We see this especially in how the man born blind is gradually led to recognise Jesus as Lord. At first, when questioned by his neighbours, he refers to Jesus simply as the man. A little later, in response to the Pharisees, he calls Jesus a prophet. Then, when pressured by the religious authorities, he argues that Jesus must be from God. And, eventually, when he meets Jesus a second time, the man finally calls him Lord. He declares his belief in Jesus. And he worships him.
Like Samuel in the first reading, the man in the gospel is led to recognise and to acclaim the chosen one of God. Gradually, he is guided out of darkness and into light. Joyfully, he receives the gift of true spiritual sight. And the good news, my dear friends, is that this gift is something that we Christians believe we too have received. When we were washed in the waters of our baptism. The gift of recognising Jesus for who he really is. The Chosen One of God. Sent to lead us into the fullness of life. This is the same gift that we are preparing ourselves to receive anew. When we renew our baptismal promises at Easter.

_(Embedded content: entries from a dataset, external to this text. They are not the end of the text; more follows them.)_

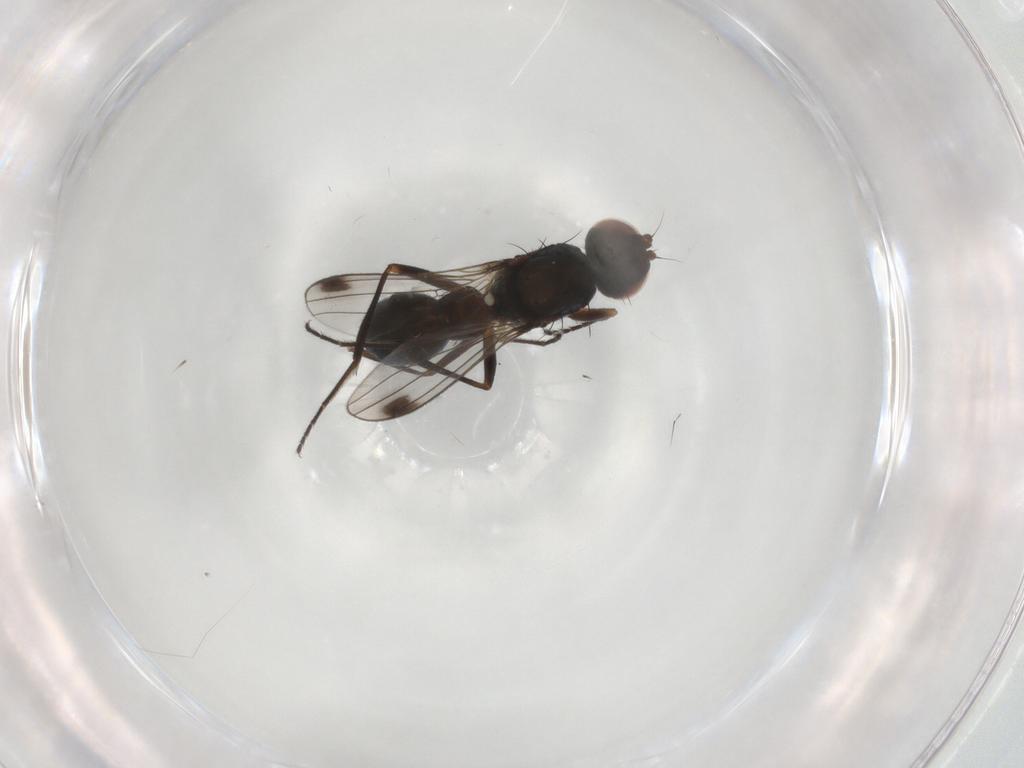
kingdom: Animalia
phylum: Arthropoda
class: Insecta
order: Diptera
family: Sepsidae
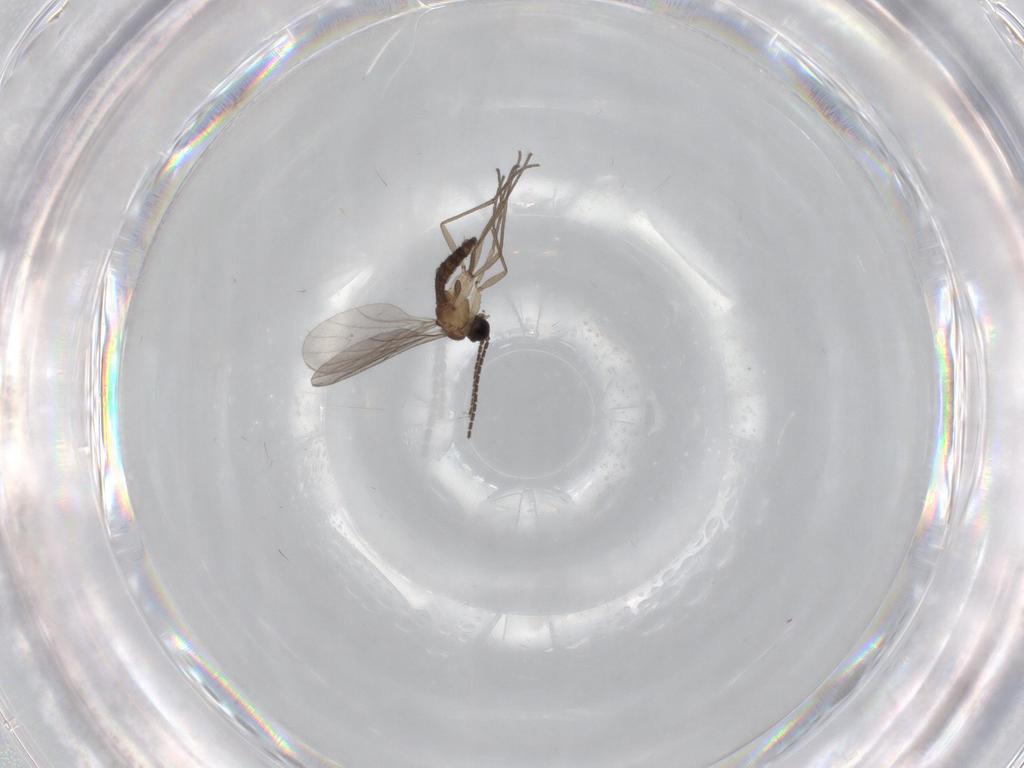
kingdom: Animalia
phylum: Arthropoda
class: Insecta
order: Diptera
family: Sciaridae
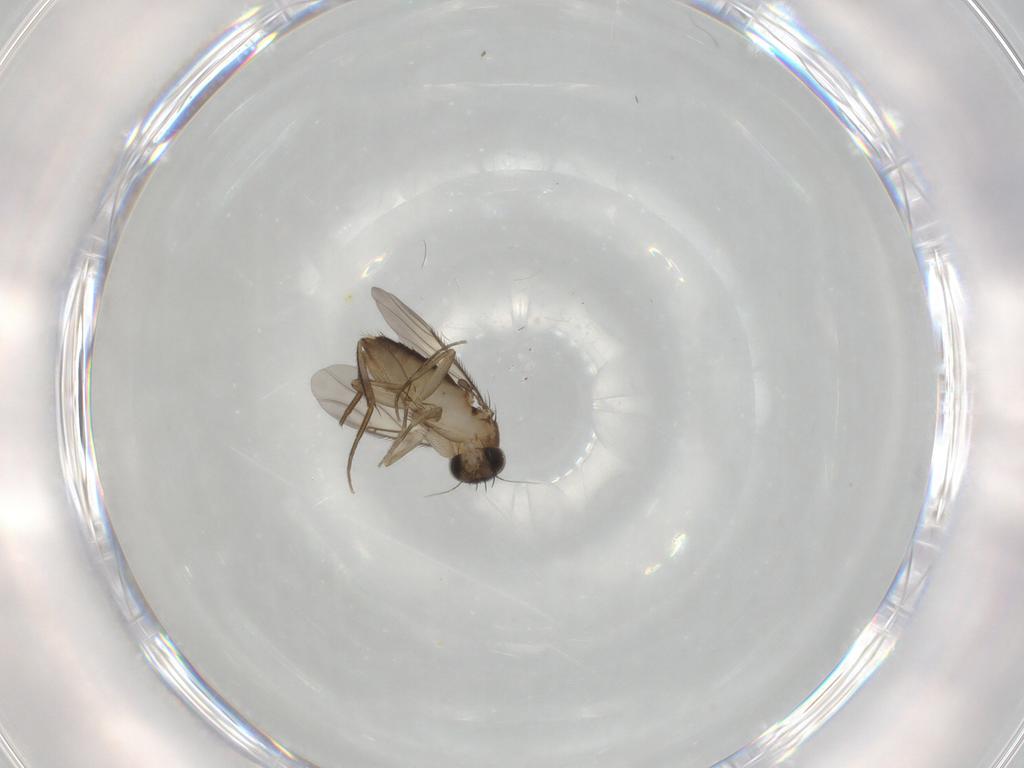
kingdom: Animalia
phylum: Arthropoda
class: Insecta
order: Diptera
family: Phoridae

And this is also the gift that you, our beloved elect, are preparing yourselves to receive, when you too are washed, in the waters of baptism, at the Easter Vigil.

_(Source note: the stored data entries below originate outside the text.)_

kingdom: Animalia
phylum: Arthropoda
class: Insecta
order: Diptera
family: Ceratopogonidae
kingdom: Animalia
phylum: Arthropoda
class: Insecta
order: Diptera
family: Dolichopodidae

This preparation to receive the gift of recognising the Lord is something that we all need very much. Baptised and unbaptised alike. For, whether we care to admit it or not, there are certain forces that hinder us from making the crucial shift from darkness to light. From blindness to sight. Things that keep us from letting go of our mistaken assumptions. Isn’t this what we find in the gospel reading? Consider, for example, the parents of the man born blind. They know for a fact that he has somehow been cured of his blindness. And yet, they are reluctant to acknowledge in public the One responsible for his healing. We are told that that his parents spoke like this out of fear of being expelled from the synagogue.

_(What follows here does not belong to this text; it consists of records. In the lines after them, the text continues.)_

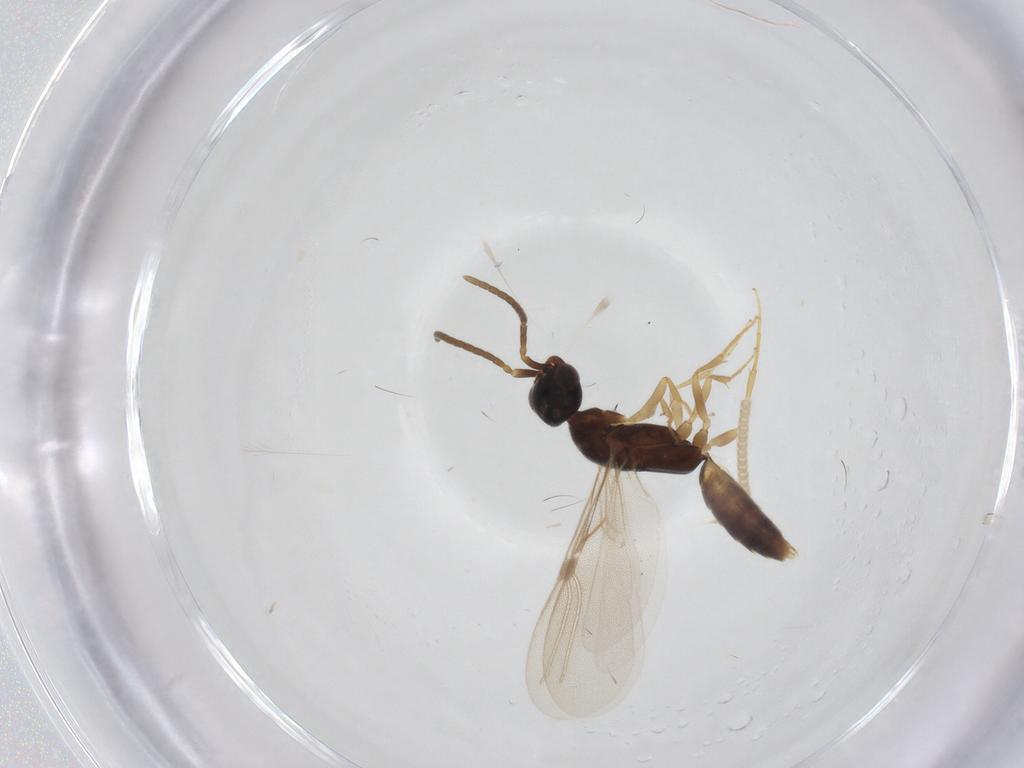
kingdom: Animalia
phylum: Arthropoda
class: Insecta
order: Hymenoptera
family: Bethylidae
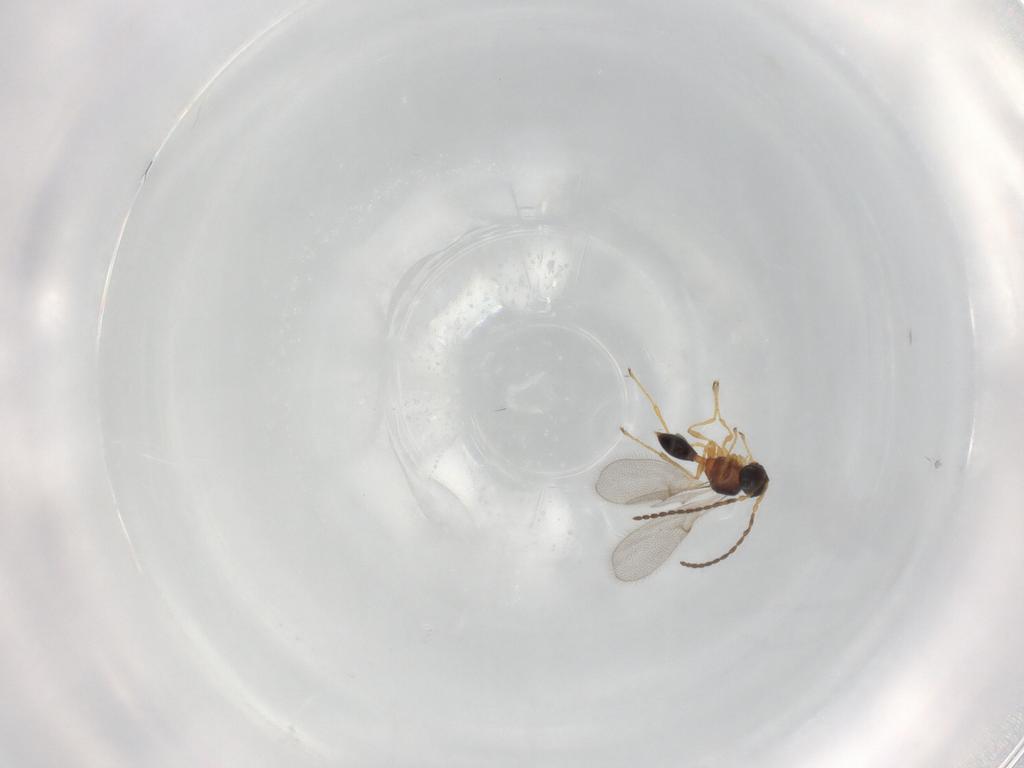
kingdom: Animalia
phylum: Arthropoda
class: Insecta
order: Hymenoptera
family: Diapriidae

And what about the authorities themselves? They too refuse to recognise Jesus. Even though the evidence is laid out before them. In the words of the man born blind: if this man were not from God, he couldn’t do a thing. And yet, the religious authorities still reject Jesus. Considering him a sinner for healing on a sabbath day. They stubbornly insist on remaining in the darkness of their own mistaken assumptions. Which is as ridiculous as if I were to continue to insist that Kim Jung-a, that Asian woman in the viral video, is a maid. Even after being told that she is actually the children’s mother.
Fear and stubborn pride. These are the obstacles that keep the people in the gospel from acknowledging Jesus. Fear and pride. These are among the things that I need to resist even today. For I too have mistaken assumptions that I need to let go of. Things that keep me from recognising Christ in my daily life. Such as the thought that God can be present only when things go smoothly. Only in times of success. Only when money flows freely. Only when praise is showered upon me. These assumptions seem so very reasonable. But are also so very mistaken. They keep me from recognising the Christ who willingly walks the Way of the Cross. Lovingly climbs the slopes of Calvary. Before triumphantly rising from the shadows of the Tomb.
To be brought out of the darkness of mistaken assumptions and into the light of true recognition. This is the joyful gift that is being offered to us. My dear sisters and brothers, baptised and elect alike. What must we do to truly receive this gift? To stop mistaking the mother for the maid today?